Even IF the RN had lost EVERY ship in the evacuation, that would have amounted to 1 cruiser, 39 destroyers, and a grab bag of smaller ships. The destroyers will hurt but the RN is still more then capable of smashing the Kriegsmarine flat if they try Sealion.

"Oh no, we lost about 1% of the fleet's current tonnage, better surrender, change our government, and start rounding up the jews for a polish vacation!"

Anyone trying to advocate this course of action is liable to enjoy a vacation of their own. In the Canadian Wilderness.

I mean, what was the German fleet available for Sealion? I think it may have been a dozen warships larger than torpedoboat, with the largest being a predreadnaught? I think there were something like 4 cruisers and 6 destroyers or something similar.

Bigger question here is why the Luftwaffe would suddenly be so much more successful than OTL.

They don't have to force. Churchill (Gallipoli, having lost in Norway and in France, having lost the army and wrecked the navy trying to rescue the army

Bit odd to blame him for Norway when he was only PM during half of the invasion. And even so, the German Navy had been crippled during this period of time, with no capital units left aside from a predreadnaught. There is nothing to support an invasion if it got underway. (And I'm stopping there, as there are so many Sealion threads that I could hardly cover)
 
I mean, what was the German fleet available for Sealion? I think it may have been a dozen warships larger than torpedoboat, with the largest being a predreadnaught? I think there were something like 4 cruisers and 6 destroyers or something similar.
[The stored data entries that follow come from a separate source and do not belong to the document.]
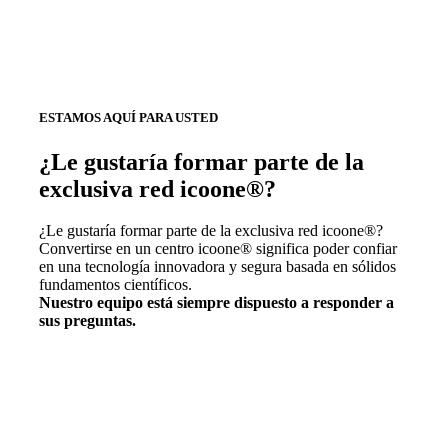
ESTAMOS AQUÍ PARA USTED
¿Le gustaría formar parte de la
exclusiva red icoone®?
¿Le gustaría formar parte de la exclusiva red icoone®?
Convertirse en un centro icoone® significa poder confiar
en una tecnología innovadora y segura basada en sólidos
fundamentos científicos.
Nuestro equipo está siempre dispuesto a responder a
sus preguntas.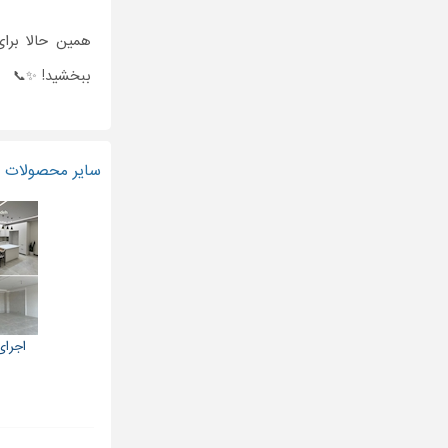
همین حالا برای
ببخشید! ✨📞
سایر محصولات و
اجرای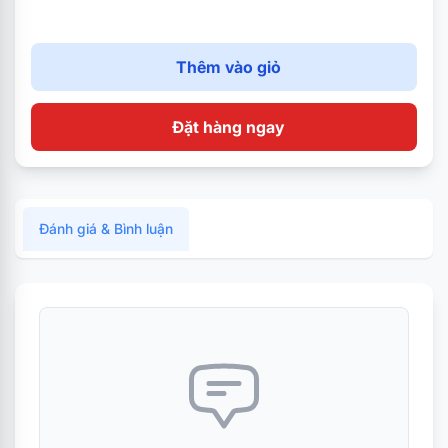
Thêm vào giỏ
Đặt hàng ngay
Đánh giá & Bình luận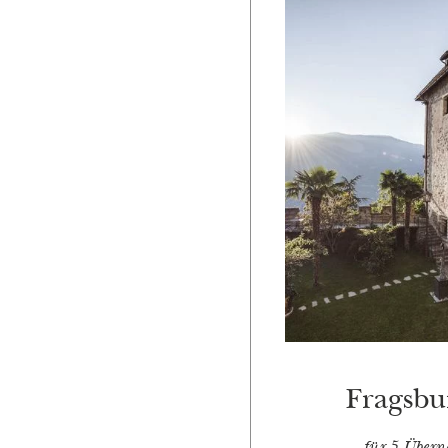
Fragsbu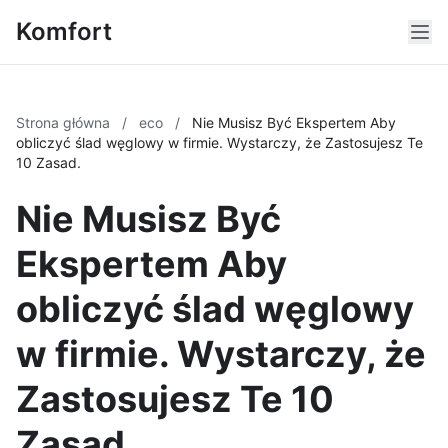
Komfort
Strona główna
/
eco
/
Nie Musisz Być Ekspertem Aby
obliczyć ślad węglowy w firmie. Wystarczy, że Zastosujesz Te
10 Zasad.
Nie Musisz Być
Ekspertem Aby
obliczyć ślad węglowy
w firmie. Wystarczy, że
Zastosujesz Te 10
Zasad.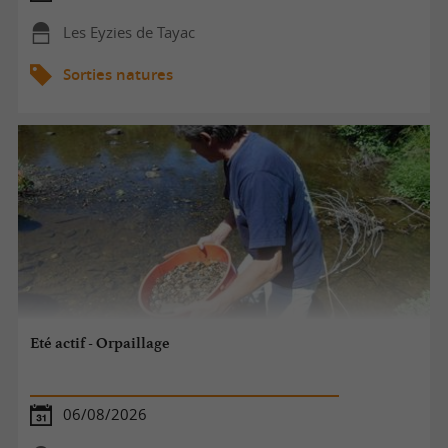
Les Eyzies de Tayac
Sorties natures
Eté actif - Orpaillage
06/08/2026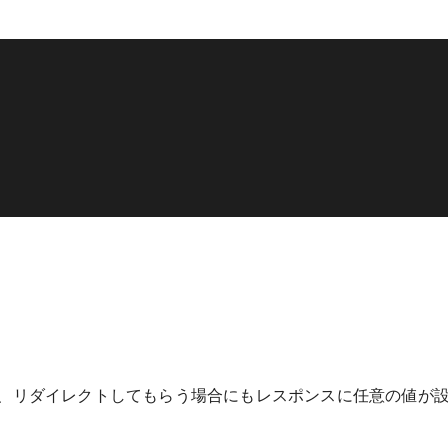
、リダイレクトしてもらう場合にもレスポンスに任意の値が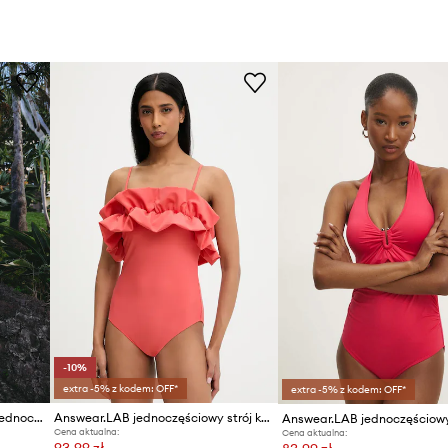
-10%
extra -5% z kodem: OFF*
extra -5% z kodem: OFF*
Answear.LAB strój kąpielowy jednoczęściowy damski
Answear.LAB jednoczęściowy strój kąpielowy
Cena aktualna:
Cena aktualna:
93,99 zł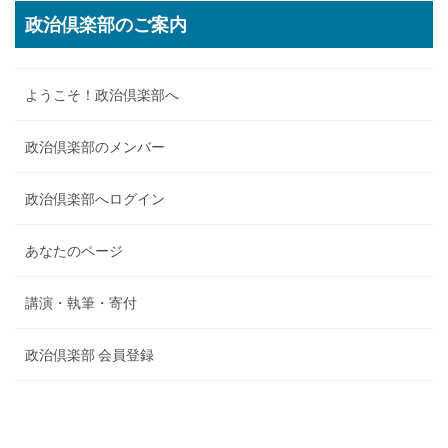
政治倶楽部のご案内
ようこそ！政治倶楽部へ
政治倶楽部のメンバー
政治倶楽部へログイン
あなたのページ
講演・執筆・寄付
政治倶楽部 会員登録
Bigger question here is why the Luftwaffe would suddenly be so much more successful than OTL.



Bit odd to blame him for Norway when he was only PM during half of the invasion. And even so, the German Navy had been crippled during this period of time, with no capital units left aside from a predreadnaught. There is nothing to support an invasion if it got underway. (And I'm stopping there, as there are so many Sealion threads that I could hardly cover)

Try three light cruisers as the largest ships available.